1940s Archive

In a Tibetan Lamasery

continued (page 3 of 4)

Pheasants abound in the bamboo jungles and are of many varieties—blood pheasants, white pheasants, Lady Amheists, Tibetan white-eared, impeyans, tragopans. My larder was never without dozens of these extravagant birds, including partridge, but by far the most plentiful were the beautiful tragopans. The plumage of the male is a scintillating symphony of color, orange and gold speckled with brown and black, and then generously dusted with silver, star-like markings. The hens, by comparison, are modest little birds with brown coats, but possessed of a valiant spirit.

Sometimes the hunters carried them in by the dozen packed in bamboo baskets, but at other times they brought them in alive tied up in empty corn meal bags. Wang made a pen for them near the kitchen, where he kept them well fed and watered until needed for the pot.

As they were usually brought in in pairs, it was interesting to watch the pride with which the brilliant male stood over the little female, guarding her, with a belligerent ruffling of feathers for anyone who approached, while she crouched at his feet. But the “female of the species” always survived longer than the male; for several times when I went to look at them in the morning, the male lay dead beside the said little hen. Wang explained that the male's pride was so great that he died of shame in captivity, leaving a bereft wife who seemed to be able “to take it.” After that, I gave instructions never to bring them in alive.

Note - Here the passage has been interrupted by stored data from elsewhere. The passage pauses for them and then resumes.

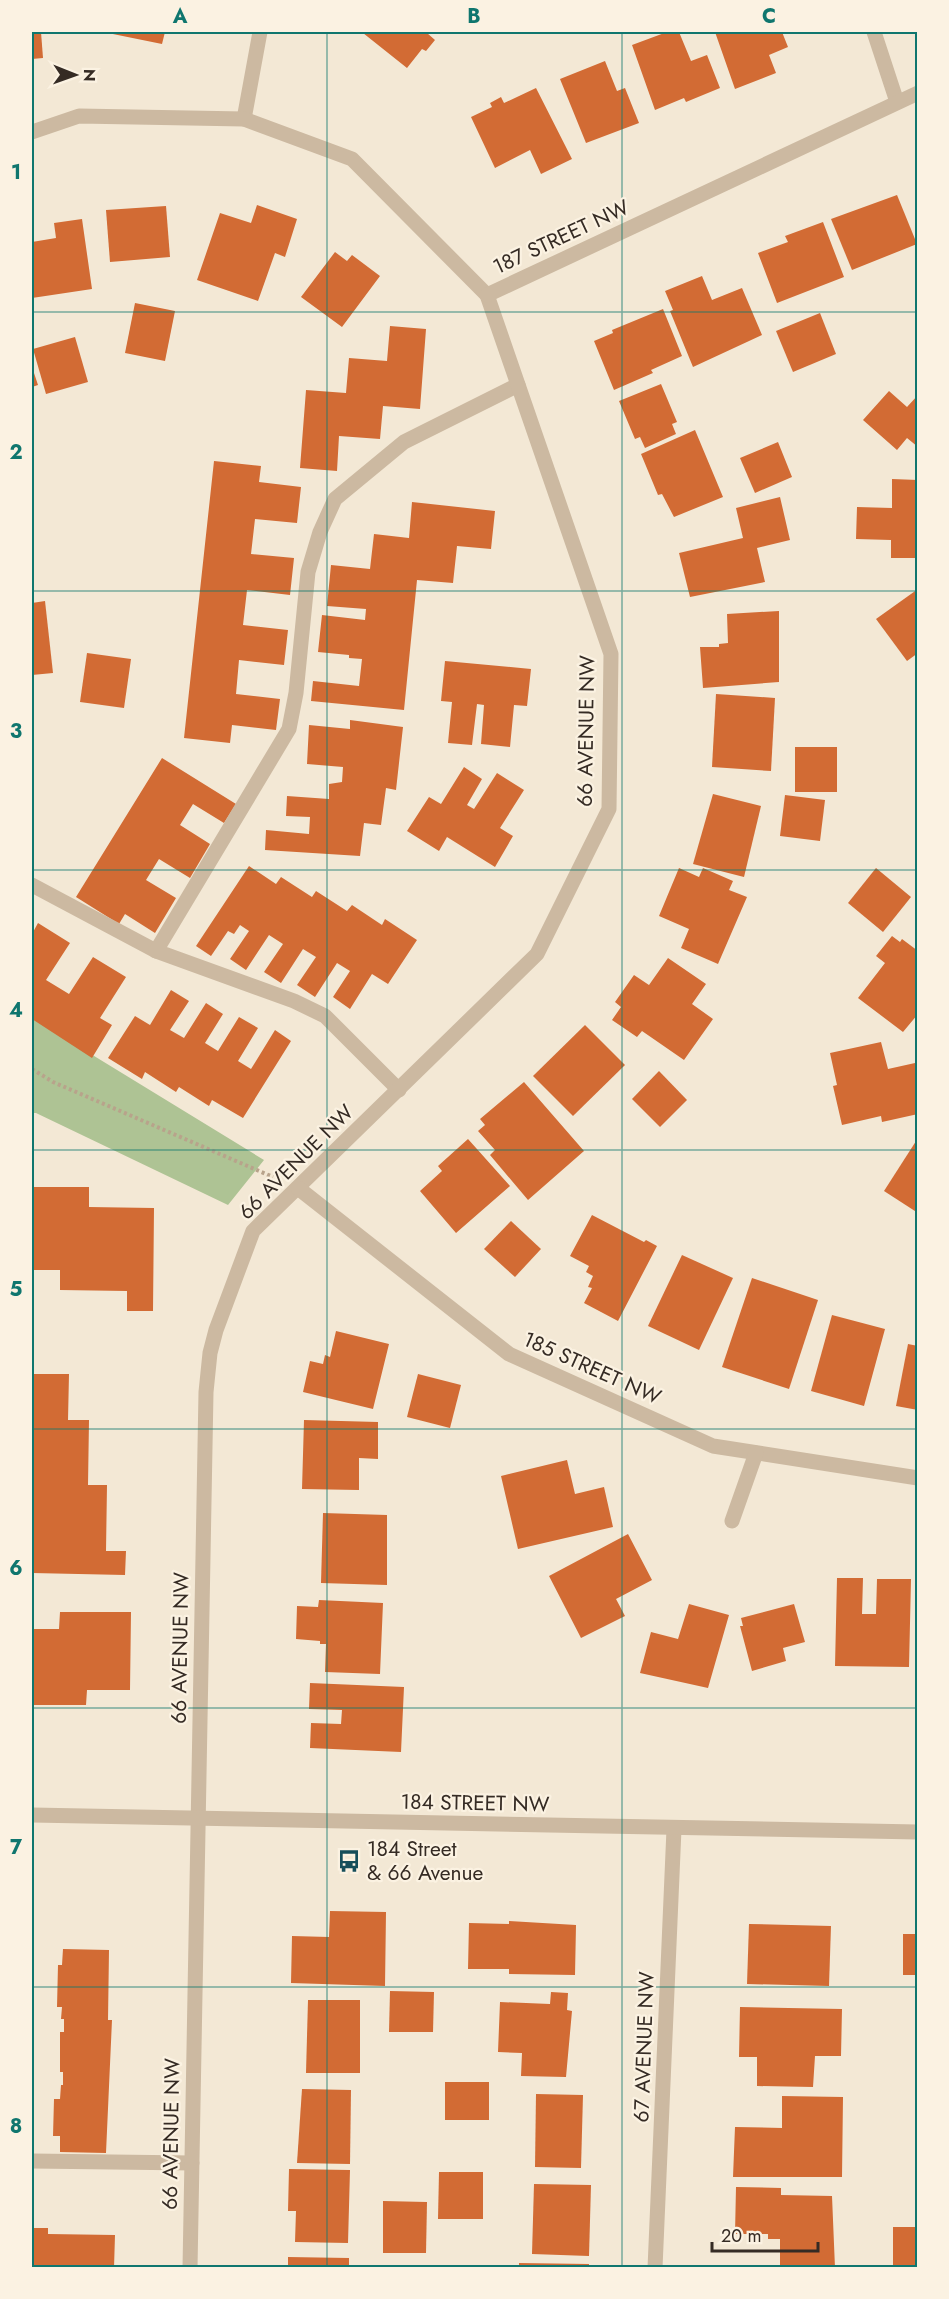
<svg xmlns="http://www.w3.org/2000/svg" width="949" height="2299" font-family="Jost,sans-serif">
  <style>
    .green { fill: #aec394 }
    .building { fill: #d26b34 }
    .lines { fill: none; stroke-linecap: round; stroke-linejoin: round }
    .path { stroke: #b8a38b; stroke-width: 4; stroke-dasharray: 3 3; stroke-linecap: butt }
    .service { stroke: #ccb9a1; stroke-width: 15 }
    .minor { stroke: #ccb9a1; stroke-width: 15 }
    .tertiary { stroke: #ccb9a1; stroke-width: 15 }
    .grid { fill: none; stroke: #0f766e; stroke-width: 1.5; stroke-opacity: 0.55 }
    .labels { text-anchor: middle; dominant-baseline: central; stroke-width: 4.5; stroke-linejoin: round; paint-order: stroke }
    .street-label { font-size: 21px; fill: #352b24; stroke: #fbf2e2 }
    .poi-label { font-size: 21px; fill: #352b24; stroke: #fbf2e2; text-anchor: start }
    .neatline { fill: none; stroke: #0f766e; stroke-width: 2 }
    .grid-label { font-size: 20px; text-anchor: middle; font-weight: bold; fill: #0f766e }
  </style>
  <rect width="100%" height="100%" fill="#f3e8d5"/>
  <polygon class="green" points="32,1018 264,1160 228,1205 36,1113 32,1113"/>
  <g class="building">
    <polygon points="32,32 41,32 43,58 32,59"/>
    <polygon points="103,32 165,32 162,44"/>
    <polygon points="364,32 429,32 427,33 435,40 426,51 422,49 407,68 363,33"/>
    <polygon points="667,32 679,32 691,61 707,55 720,88 686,102 684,98 655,110 632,45"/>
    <polygon points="715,32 782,32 788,47 769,55 776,73 735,89"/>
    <polygon points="605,61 617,91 625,88 639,123 586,143 560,79"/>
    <polygon points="536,88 572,159 541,174 530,150 495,168 471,117 492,107 490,103 501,97 504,103"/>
    <polygon points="897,195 917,244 852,270 831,219"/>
    <polygon points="257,205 297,219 285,257 275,253 258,301 197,280 220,213 251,223"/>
    <polygon points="166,206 170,257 110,262 106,210"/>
    <polygon points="82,219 92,289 32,298 32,242 56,238 54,223"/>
    <polygon points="823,222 844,277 777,303 758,253 788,242 785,236"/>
    <polygon points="335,252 347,261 352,255 380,276 342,327 301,297"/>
    <polygon points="702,276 712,300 742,288 762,335 693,367 670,311 673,310 665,291"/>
    <polygon points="135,303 175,311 165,361 125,353"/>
    <polygon points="663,309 682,356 651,370 653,373 614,390 594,341 613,333 612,330"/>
    <polygon points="820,313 836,354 793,372 776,331"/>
    <polygon points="390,326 426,329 420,409 383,406 380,439 339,436 337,471 300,468 306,390 346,393 349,358 387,361"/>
    <polygon points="75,337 88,382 46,394 33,349"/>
    <polygon points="32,367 38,385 32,387"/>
    <polygon points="661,384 677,422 672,424 676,434 645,448 640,437 635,439 619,401"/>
    <polygon points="889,391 907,407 918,395 918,447 907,438 897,450 863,420"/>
    <polygon points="695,430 723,497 674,517 662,494 658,495 641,454"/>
    <polygon points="778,442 792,477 755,493 740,458"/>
    <polygon points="214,461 261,466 259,482 301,487 297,523 255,519 251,554 294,558 290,595 247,590 243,625 288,630 284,665 239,660 236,694 280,699 276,730 232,725 230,743 184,738"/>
    <polygon points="892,479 918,480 918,558 891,558 891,540 856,539 857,507 892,508"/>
    <polygon points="780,497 790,540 757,548 765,582 690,597 679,553 743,538 736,508"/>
    <polygon points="412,502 495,511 491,549 457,546 453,583 417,580 404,710 311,701 313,681 359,686 362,659 349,658 349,655 318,652 322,615 365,620 366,609 327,606 331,565 370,569 374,534 409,538"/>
    <polygon points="918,589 918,653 907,661 876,619"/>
    <polygon points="45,601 53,673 32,675 32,603"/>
    <polygon points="779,611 779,682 703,688 700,647 719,647 719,644 728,643 727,614"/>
    <polygon points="87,653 131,659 124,708 80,702"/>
    <polygon points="445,661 531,669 527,706 514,705 510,747 481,744 484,705 477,704 472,745 448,743 452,702 441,701"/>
    <polygon points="716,694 775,698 771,771 712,767"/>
    <polygon points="350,720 403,727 396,790 386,788 381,825 364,823 360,856 265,850 266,830 309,834 310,817 286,816 287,796 329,799 329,784 342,782 343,767 307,764 309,725 350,729"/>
    <rect x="795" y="747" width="42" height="45"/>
    <polygon points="162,758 236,804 224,823 193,804 180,825 210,844 190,878 159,859 146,880 176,898 155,933 125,914 119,924 76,897"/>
    <polygon points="464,767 482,779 467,805 474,809 497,773 524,790 500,828 513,836 495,867 447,837 439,851 407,831 429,797 441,804"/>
    <polygon points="713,794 761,806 744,877 693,864"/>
    <polygon points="785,795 825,800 820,841 780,836"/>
    <polygon points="249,866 276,884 281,877 312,897 316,891 347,911 352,905 382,925 385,919 417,940 388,984 372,974 350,1009 333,997 350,971 337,963 315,997 297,985 316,957 303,949 281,983 264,972 283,944 269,935 246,970 230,959 249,931 240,925 234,934 228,931 211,956 196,946"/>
    <polygon points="679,868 699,877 703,868 733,881 729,890 747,897 718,964 681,948 689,929 659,916"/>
    <polygon points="876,868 911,897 883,932 848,903"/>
    <polygon points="38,923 70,943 46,980 69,994 93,957 126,977 100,1018 112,1025 92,1058 32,1019 32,934"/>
    <polygon points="892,936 900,942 902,939 918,951 918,1014 903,1032 858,998 885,963 876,956"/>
    <polygon points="668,958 706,984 692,1004 713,1019 684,1060 642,1031 637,1037 612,1020 621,1007 615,1002 634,975 649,985"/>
    <polygon points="171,990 189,1001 170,1030 184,1038 206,1003 223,1014 205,1043 218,1051 239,1017 258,1028 238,1061 251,1069 275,1030 291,1041 243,1118 212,1100 209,1106 179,1087 176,1092 145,1072 142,1079 108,1058 135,1016 150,1025"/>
    <polygon points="585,1025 625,1065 573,1116 533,1076"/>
    <polygon points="881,1042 888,1069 915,1063 918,1114 882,1122 881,1116 842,1125 833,1086 837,1085 830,1053"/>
    <polygon points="659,1071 687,1100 660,1127 632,1099"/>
    <polygon points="524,1082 584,1151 528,1200 490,1155 495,1150 478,1131 485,1125 480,1119"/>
    <polygon points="918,1138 918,1213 884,1191"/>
    <polygon points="468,1139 510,1186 456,1233 420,1191 442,1171 438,1166"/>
    <polygon points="32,1187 89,1187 89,1207 154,1208 153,1311 127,1311 127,1291 60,1290 60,1270 32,1270"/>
    <polygon points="592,1215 644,1242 646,1240 657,1246 618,1321 584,1303 592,1288 588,1287 593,1276 586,1272 589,1266 570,1256"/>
    <polygon points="511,1221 541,1249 515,1277 484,1249"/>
    <polygon points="682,1255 733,1278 699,1350 648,1326"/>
    <polygon points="752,1278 818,1300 789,1389 722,1367"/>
    <polygon points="832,1315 885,1329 864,1406 811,1391"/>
    <polygon points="336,1331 389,1344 373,1409 303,1392 310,1361 323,1364 325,1355 330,1357"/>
    <polygon points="908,1344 918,1346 918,1410 896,1406"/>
    <polygon points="32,1374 69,1374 68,1420 89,1420 88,1485 107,1485 106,1551 126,1551 125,1575 32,1573"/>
    <polygon points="418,1374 461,1385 450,1428 407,1417"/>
    <polygon points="304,1420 378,1422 378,1459 359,1458 359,1490 302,1489"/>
    <polygon points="567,1460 575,1494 604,1487 613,1527 518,1549 501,1476"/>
    <polygon points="323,1513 387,1515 387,1585 321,1583"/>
    <polygon points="628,1534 652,1580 616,1599 625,1616 581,1638 549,1576"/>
    <polygon points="837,1578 863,1578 862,1614 876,1614 877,1579 911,1579 909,1667 835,1666"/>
    <polygon points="319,1600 383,1603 380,1674 325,1672 326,1644 320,1644 320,1641 296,1639 297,1606 318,1607"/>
    <polygon points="689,1604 729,1615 708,1688 640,1673 651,1632 678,1639"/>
    <polygon points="794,1604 805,1642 783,1648 786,1661 752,1671 740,1626 743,1626 741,1618"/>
    <polygon points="60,1612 131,1612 130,1690 87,1690 86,1705 32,1705 32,1629 59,1629"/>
    <polygon points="310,1683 404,1687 401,1752 310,1748 311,1723 341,1724 342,1710 309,1709"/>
    <polygon points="330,1911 386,1912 385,1986 291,1983 292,1936 329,1937"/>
    <polygon points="509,1921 576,1925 575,1975 509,1974 509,1969 468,1969 469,1923 509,1924"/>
    <polygon points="749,1924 831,1926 829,1986 747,1984"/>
    <rect x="903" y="1934" width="15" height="41"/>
    <polygon points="63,1949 109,1950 108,2020 112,2020 106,2153 60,2152 60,2136 53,2136 54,2099 60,2099 61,2085 63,2085 63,2072 60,2072 60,2032 64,2032 64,2019 61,2019 62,2007 57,2007 58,1965 62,1965"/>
    <polygon points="390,1991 434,1992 433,2032 389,2032"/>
    <polygon points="551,1992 568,1993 567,2010 572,2011 566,2077 521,2076 522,2053 498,2052 500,2002 550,2004"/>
    <polygon points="308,2000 360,2000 360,2073 306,2073"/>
    <polygon points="740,2007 842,2009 841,2056 815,2056 813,2087 757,2086 757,2057 739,2057"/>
    <rect x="445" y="2082" width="44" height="38"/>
    <polygon points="302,2089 351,2090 350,2164 297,2163"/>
    <polygon points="536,2094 583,2095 581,2168 535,2167"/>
    <polygon points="782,2096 843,2097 842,2177 733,2177 735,2127 782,2128"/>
    <polygon points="289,2169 350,2170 348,2243 295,2242 296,2211 288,2211"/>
    <polygon points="439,2172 483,2172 483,2219 438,2219"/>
    <polygon points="534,2184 591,2185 589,2256 532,2254"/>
    <polygon points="736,2187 781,2188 781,2195 832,2196 835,2268 780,2268 780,2239 768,2239 768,2234 735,2234"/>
    <polygon points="383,2201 427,2202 426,2253 383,2253"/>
    <rect x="893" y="2227" width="25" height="41"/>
    <polygon points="32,2228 48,2228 48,2234 115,2235 114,2268 32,2268"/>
    <polygon points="288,2257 349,2258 349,2268 288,2268"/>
    <polygon points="519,2263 589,2264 589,2268 519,2268"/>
  </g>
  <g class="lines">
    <polyline class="path" points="32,1069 53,1082 273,1177"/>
    <g class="service">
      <polyline points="32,885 156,951"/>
      <polyline points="399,1090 325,1016 294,1001 156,951 289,729 296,693 308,572 320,532 335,499 404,442 518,385"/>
      <polyline points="32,2161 192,2163"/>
    </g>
    <g class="minor">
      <polyline points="874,32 897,102"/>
      <polyline points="244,119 260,32"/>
      <polyline points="32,132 79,116 244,119 352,159 487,295 611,654 609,809 537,954 253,1231 216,1330 210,1353 206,1392 190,2268"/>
      <polyline points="487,295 918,93"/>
      <polyline points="298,1188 509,1354 713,1446 918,1478"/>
      <polyline points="732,1521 756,1453"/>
      <polyline points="655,2268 674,1829"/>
    </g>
    <polyline class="tertiary" points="32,1815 918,1832"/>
  </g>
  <path class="grid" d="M 327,32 L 327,2268M 622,32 L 622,2268M 32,312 L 918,312M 32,591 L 918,591M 32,870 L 918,870M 32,1150 L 918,1150M 32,1429 L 918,1429M 32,1708 L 918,1708M 32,1987 L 918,1987"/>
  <defs>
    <g id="bus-bare" transform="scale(1.8)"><path d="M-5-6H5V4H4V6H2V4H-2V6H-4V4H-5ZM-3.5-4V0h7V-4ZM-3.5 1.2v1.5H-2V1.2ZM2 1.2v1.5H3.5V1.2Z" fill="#164e5a" stroke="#fbf2e2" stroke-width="2.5" paint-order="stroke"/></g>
  </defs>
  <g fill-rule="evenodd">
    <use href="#bus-bare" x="349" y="1861"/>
  </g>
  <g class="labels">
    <g class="street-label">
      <text transform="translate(561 237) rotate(-25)">187 STREET NW</text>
      <text transform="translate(586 731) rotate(-89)">66 AVENUE NW</text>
      <text transform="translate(296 1162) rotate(-45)">66 AVENUE NW</text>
      <text transform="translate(592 1368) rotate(24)">185 STREET NW</text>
      <text transform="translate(180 1648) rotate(-89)">66 AVENUE NW</text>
      <text transform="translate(475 1803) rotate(1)">184 STREET NW</text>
      <text transform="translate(644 2047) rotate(-88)">67 AVENUE NW</text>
      <text transform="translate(171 2134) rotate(-89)">66 AVENUE NW</text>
    </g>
    <g class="poi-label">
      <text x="367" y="1849">184 Street<tspan x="367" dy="24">&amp; 66 Avenue</tspan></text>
    </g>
  </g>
  <rect width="949" height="2299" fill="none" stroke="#fbf2e2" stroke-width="66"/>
  <g transform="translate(75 75) rotate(91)" stroke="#fbf2e2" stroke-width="4.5" paint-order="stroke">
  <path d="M0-4.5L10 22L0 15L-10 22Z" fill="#352b24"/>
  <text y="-9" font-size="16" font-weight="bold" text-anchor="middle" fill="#352b24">N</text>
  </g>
  <path d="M712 2242v9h106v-9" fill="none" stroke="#352b24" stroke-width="3"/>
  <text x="721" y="2242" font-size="18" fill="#352b24" stroke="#fbf2e2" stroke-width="4.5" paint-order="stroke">20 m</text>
  <rect x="33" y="33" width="883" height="2233" class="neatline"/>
  <g class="grid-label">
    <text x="180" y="23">A</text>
    <text x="474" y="23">B</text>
    <text x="769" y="23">C</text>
    <text x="16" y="179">1</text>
    <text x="16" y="459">2</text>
    <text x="16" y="738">3</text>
    <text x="16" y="1017">4</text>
    <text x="16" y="1296">5</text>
    <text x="16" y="1575">6</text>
    <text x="16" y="1854">7</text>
    <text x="16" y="2133">8</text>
  </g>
</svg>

In spite of the fact that I watched Wang dozens of times in his preparation of pheasants, I am sure I could not duplicate any of the ways in which he served them … not even if I could get the birds in New York, and had the finest of kitchens and equipment with which to work. And Wang had only two small covered pots and an open fire to manage his culinary masterpieces, for the little oven was not big enough to hold a pheasant.

One of his methods was to brown the whole bird very carefully in hot fat, add a very small amount of water, and leave it nearly all day over the very slow charcoal fire. At intervals he basted it with a mixture of rice wine, soya sauce, and a hot, red pepper condiment, but how the bird ever acquired that shiny, lacquered look with the skin oven-crisp by dinner time, I never knew.

Another way of serving was to cut the cold breast of pheasant into fine, thin strips which he added to lobo and beitsai which had been lightly fried in hot fat so that they did not lose their crispness; then he seasoned the whole with soya sauce and sprinkled it with chopped walnuts. Or he varied this procedure by using, with boiled chestnuts, whatever bit of vegetable he might have on hand at the moment.

When Wang served food in his own way, he called it “Chinee speakin’ chow;” when he served me a whole pheasant with corn meal bread, he called it “Englis’ speakin’ chow,” which was, to say the least, imaginative, and might be almost any way.

As winter progressed in the lamasery, I sorely missed fresh food, for there was no fruit of any kind and vegetables were limited. Although the latitude of that country is subtropical, the altitude of the mountains makes green vegetation the year ’round impossible. I began to long for the luscious tangerines and fruit that grew on the plains about five days’ journey away. So Wang and I consulted, and decided to send two of the hunters on the ten-day journey.

Besides the fruit for me, there were a couple of things that Wang wanted … to send messages to his family, and a few to send messages to his family, and a few odds and ends of shopping that would be possible in the plains village. He suggested, too, that we might not have made sufficient joss to the gods of the mountains for the success of the expedition, and he thought it would be wise to buy in the little town of Kwanhsien a certain kind of red cock to sacrifice to them. Also wine for libations to the gods of the earth, and, of course, plenty of incense and paper money, all of which I agreed to as being very wise.

In those days of the hunters’ absence, I believe that my mind dwelt unduly upon the thought of a luscious fresh tangerine and other delicacies that they might have found, and it was with disappointment that the tenth day went by and they did not return.